# manual for old stanley router



## bacca12345 (Dec 25, 2011)

does anyone know where i can find a manual for a Stanley router model # 80258 or one that is similar. i do not see a way to hold the arbor while i tighten the collete


----------



## bobj3 (Jan 17, 2006)

Hi 

Lock for a push in button on the top side of the router , just maybe ..

====



bacca12345 said:


> does anyone know where i can find a manual for a Stanley router model # 80258 or one that is similar. i do not see a way to hold the arbor while i tighten the collete


----------



## jw2170 (Jan 24, 2008)

Welcome to the router forum.

Thank you for joining us, Dustin.


----------



## bobj3 (Jan 17, 2006)

Welcome


----------



## bacca12345 (Dec 25, 2011)

bobj3 said:


> Hi
> 
> Lock for a push in button on the top side of the router , just maybe ..
> 
> ====


i will look for that i might have missed it since i was expecting to find one one the bottom like most spindle locks. thanks for the welcomes


----------



## jguild45 (Mar 4, 2011)

I'm having trouble navigating this site.

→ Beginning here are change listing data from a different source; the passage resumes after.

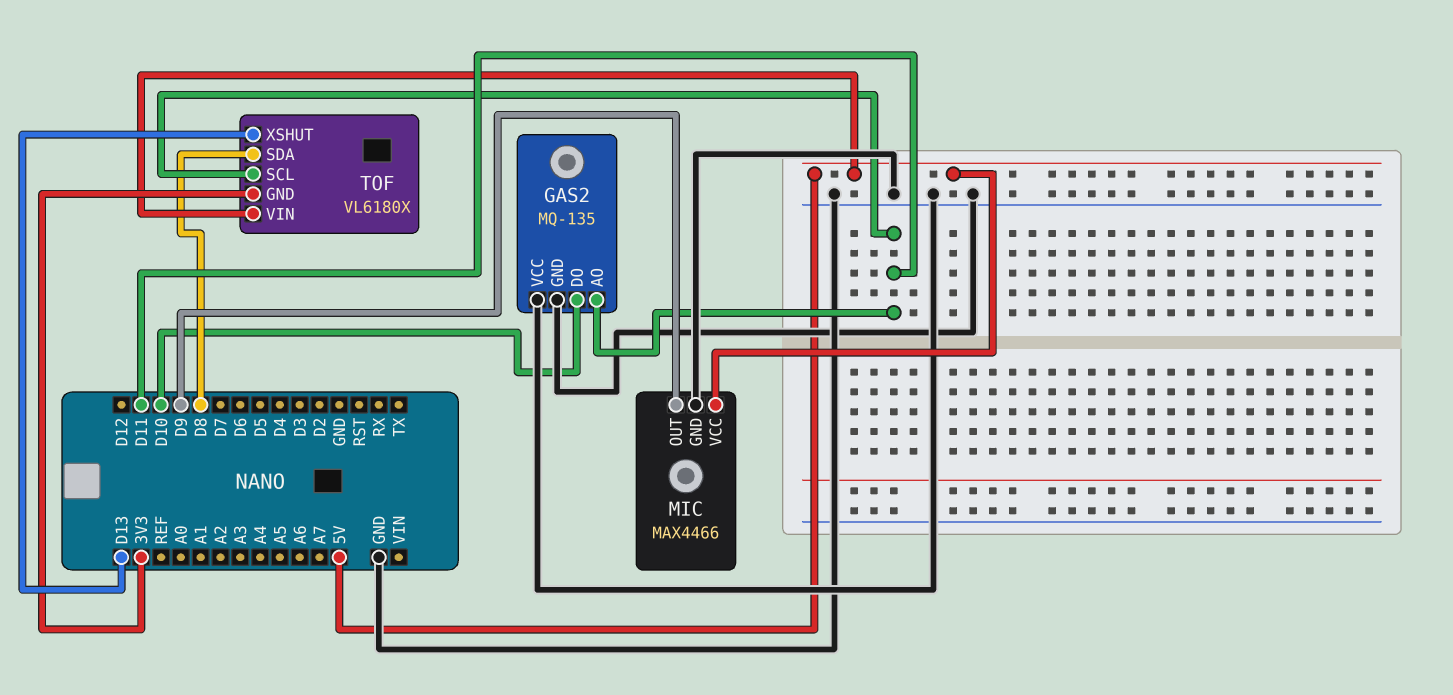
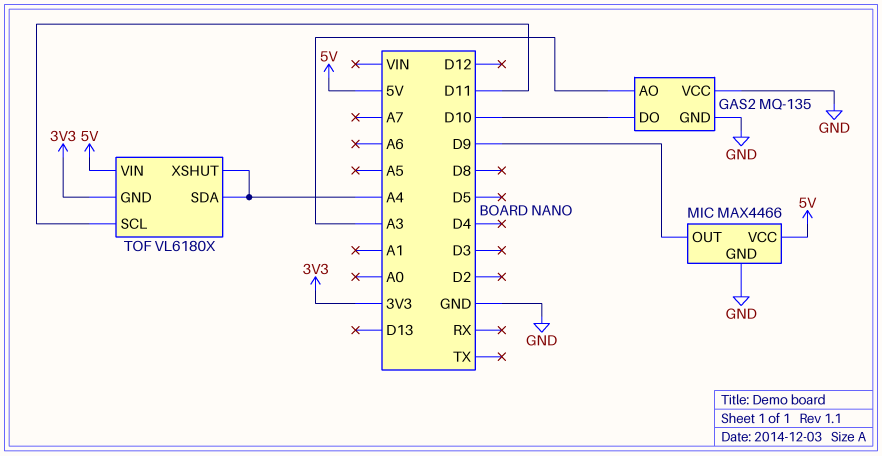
GAS2 pin AO: D11 -> A3
TOF pin SDA: D8 -> A4
TOF pin XSHUT: D13 -> A4

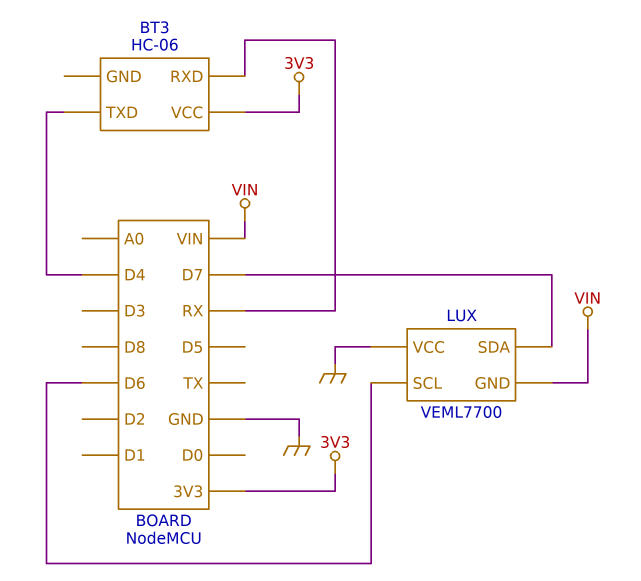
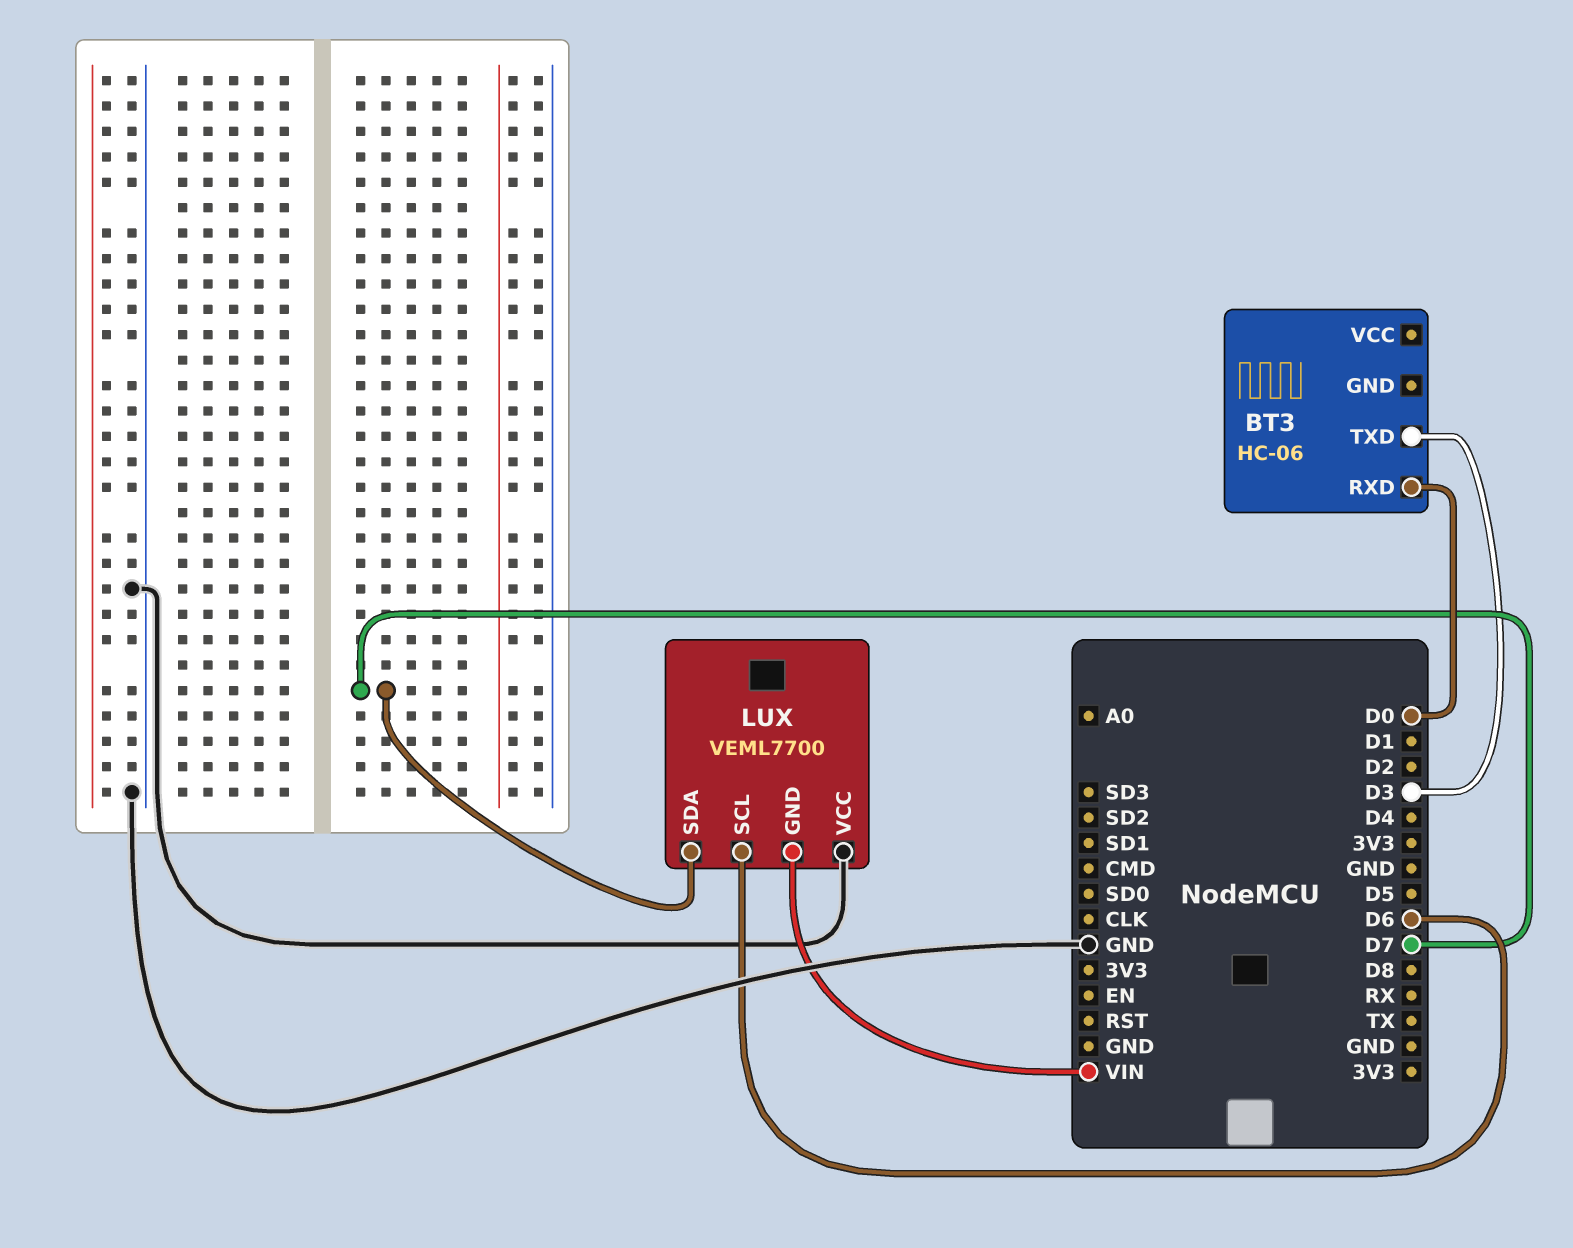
BT3 pin RXD: RX -> D0
BT3 pin TXD: D4 -> D3
BT3 pin VCC: 3V3 -> none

I replied but I'm not confident it was sent. Anyway, the threaded collete shaft is squared off to accept a second wrench towards the motor. It's easy to spot.


----------



## jguild45 (Mar 4, 2011)

*Tightening collet on Stanley router*

The threaded shaft is squared off the accept a second wrench.


----------



## adbaizing (Jan 11, 2021)

That is what mine has. thanks


----------



## old55 (Aug 11, 2013)

@adbaizing this post is some five years old. Just saying.


----------